WHAT TO DO – Carry on the interview excerpt on a possible breakdown of the U.S. government bond market, starting after its last sentence.

EXTRACT PROVIDED –
David Stockman [Reagan’s former budget director] and outstanding observer of America’s problems in the end game..was asked [May 2012]: ‘What catalyst could bring the end game to a final resolution?’
David Stockman: I think the likely catalyst is a breakdown of the U.S. government bond market. It is the heart of the fixed income market and, therefore, the world’s financial market.
Because of Fed management and interest-rate pegging, the market is artificially medicated. All of the rates and spreads are unreal. The yield curve is not market driven. Supply and demand for savings and investment, future inflation risk discounts by investors—none of these free market forces matter. The price of money is dictated by the Fed, and Wall Street merely attempts to front-run its next move.
As long as the hedge fund traders and fast-money boys believe the Fed can keep everything pegged, we may limp along. The minute they lose confidence, they will unwind their trades.
On the margin, nobody owns the Treasury bond; you rent it. Trillions of treasury paper is funded on repo: You buy $100 million (M) in Treasuries and immediately put them up as collateral for overnight borrowings of $98M. Traders can capture the spread as long as the price of the bond is stable or rising, as it has been for the last year or two. If the bond drops 2%, the spread has been wiped out.
If that happens, the massive repo structures—that is, debt owned by still more debt—will start to unwind and create a panic in the Treasury market.

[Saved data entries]
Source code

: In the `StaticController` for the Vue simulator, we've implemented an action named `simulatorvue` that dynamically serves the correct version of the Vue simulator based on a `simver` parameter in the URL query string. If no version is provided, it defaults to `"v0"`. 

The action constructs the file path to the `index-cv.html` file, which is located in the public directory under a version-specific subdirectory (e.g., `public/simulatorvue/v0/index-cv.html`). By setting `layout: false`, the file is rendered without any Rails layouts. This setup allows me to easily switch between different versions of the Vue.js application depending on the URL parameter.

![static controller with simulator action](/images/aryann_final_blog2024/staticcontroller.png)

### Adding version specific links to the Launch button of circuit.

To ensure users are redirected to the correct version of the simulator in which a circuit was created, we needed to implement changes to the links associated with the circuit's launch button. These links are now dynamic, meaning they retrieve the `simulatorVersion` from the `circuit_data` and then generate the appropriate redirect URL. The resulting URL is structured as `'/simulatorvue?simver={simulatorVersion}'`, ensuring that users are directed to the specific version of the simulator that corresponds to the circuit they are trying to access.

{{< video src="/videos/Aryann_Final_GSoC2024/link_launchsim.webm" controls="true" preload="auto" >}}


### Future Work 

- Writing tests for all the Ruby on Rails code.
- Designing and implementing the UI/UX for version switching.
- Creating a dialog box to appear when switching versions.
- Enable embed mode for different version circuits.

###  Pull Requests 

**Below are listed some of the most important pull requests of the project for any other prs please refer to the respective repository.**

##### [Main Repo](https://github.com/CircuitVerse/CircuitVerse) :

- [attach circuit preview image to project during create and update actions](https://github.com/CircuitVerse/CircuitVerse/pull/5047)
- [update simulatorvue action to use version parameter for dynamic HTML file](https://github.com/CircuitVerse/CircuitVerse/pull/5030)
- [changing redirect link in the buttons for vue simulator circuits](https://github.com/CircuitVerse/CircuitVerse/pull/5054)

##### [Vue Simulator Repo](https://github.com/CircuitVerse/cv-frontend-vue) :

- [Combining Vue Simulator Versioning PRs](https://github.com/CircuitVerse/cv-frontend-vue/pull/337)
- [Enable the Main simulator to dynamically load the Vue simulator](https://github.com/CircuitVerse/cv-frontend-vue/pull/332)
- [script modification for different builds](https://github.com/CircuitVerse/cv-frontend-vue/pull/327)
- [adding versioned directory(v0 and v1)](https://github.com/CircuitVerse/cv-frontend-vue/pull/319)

RESULT OF THE EXERCISE –
THE PANIC IS BEGINNING
PARADIGM SHIFTS AND INSTITUTIONAL FAILURE
When paradigms shift, what was once believed true is no longer believed, new questions take the place of old answers and institutional failure becomes commonplace when traditional solutions no longer provide the requisite answers.
We are now in the final stage of the end game. I described this process in September 2008 in my article Gold & The Collapse of Paper Money. In that article, I referred to Professor David Hackett Fischer’s The Great Wave, Price Revolutions and the Rhythm of History(Oxford University Press 1996), a seminal work that places today’s economic crisis in a far greater and far more significant context:
According to Professor Fischer, waves of rising prices have interrupted long periods of stability throughout history. These great waves are often accompanied by unexpected disasters, extreme social upheaval and always end in economic collapse.
Such great waves last from 80 to 160 years and their appearance spells the end of epochs and eras. Great waves marked the end of the feudal era, as it did the end of the renaissance and the enlightenment; and soon, the current great wave that began in 1896 will end the era of “Victorian equilibrium”, an era that began with the reign of England’s Queen Victoria.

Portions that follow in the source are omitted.